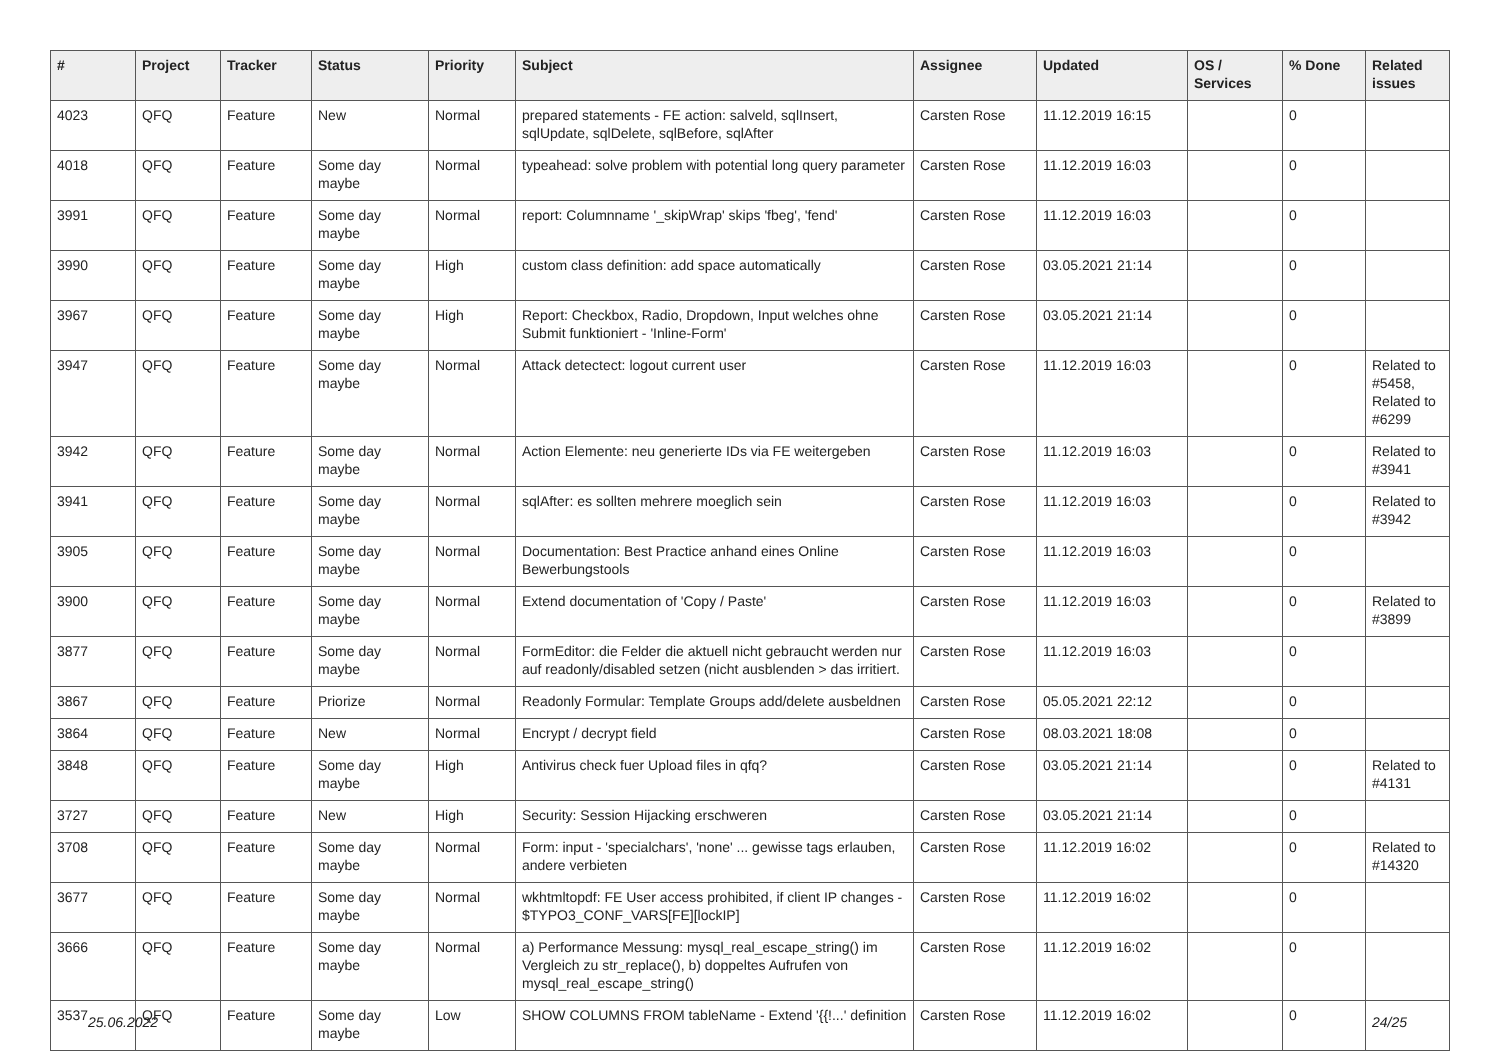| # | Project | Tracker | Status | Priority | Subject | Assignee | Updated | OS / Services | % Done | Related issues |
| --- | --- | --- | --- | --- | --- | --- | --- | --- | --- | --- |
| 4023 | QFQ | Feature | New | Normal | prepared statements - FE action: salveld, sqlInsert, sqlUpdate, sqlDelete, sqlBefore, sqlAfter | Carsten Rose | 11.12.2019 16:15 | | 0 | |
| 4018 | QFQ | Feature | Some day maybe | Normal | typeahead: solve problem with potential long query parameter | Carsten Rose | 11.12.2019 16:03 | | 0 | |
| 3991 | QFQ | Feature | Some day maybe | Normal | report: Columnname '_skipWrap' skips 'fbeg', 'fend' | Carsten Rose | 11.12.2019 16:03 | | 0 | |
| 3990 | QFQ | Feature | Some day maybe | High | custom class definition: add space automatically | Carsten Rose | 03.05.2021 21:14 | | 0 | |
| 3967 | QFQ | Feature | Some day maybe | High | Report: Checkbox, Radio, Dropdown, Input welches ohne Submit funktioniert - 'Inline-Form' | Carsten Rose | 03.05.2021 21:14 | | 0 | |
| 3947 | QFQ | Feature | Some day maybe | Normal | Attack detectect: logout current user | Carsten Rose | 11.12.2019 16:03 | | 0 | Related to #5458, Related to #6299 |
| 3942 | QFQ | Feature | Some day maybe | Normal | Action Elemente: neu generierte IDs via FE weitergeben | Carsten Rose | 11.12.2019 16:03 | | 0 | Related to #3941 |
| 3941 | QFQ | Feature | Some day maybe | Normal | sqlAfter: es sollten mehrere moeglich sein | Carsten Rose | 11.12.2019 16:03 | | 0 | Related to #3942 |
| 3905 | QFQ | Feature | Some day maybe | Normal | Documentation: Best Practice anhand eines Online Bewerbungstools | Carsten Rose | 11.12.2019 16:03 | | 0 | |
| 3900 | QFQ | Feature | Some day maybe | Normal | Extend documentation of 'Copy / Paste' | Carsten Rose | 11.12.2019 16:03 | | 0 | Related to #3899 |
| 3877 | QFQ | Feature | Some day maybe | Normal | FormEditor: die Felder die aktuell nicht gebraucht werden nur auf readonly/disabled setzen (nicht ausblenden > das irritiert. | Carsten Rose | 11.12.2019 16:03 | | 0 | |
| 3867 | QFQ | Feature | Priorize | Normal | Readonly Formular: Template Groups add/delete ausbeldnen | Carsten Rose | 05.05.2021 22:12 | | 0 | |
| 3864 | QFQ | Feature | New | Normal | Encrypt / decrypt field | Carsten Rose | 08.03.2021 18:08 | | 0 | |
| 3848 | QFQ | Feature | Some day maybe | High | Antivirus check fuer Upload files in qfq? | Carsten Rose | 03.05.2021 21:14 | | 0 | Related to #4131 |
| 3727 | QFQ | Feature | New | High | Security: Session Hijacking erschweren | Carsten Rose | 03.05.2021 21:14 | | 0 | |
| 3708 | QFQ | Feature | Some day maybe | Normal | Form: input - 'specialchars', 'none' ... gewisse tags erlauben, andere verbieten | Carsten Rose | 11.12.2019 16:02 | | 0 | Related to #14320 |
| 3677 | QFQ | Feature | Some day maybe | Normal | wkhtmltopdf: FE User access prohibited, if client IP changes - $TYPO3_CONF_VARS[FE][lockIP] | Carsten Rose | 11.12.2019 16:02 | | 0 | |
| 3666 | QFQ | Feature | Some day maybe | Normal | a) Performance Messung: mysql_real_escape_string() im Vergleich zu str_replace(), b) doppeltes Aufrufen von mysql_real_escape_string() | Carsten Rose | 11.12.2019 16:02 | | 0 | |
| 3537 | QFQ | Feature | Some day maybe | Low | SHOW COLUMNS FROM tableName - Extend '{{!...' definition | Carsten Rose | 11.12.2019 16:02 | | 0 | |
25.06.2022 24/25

┄┄┄┄┄┄┄┄┄┄┄┄┄┄┄┄┄┄┄┄

Activity =
Go through the material line by line, tally each line containing "definition", and give the total only.

Solution to this problem =
2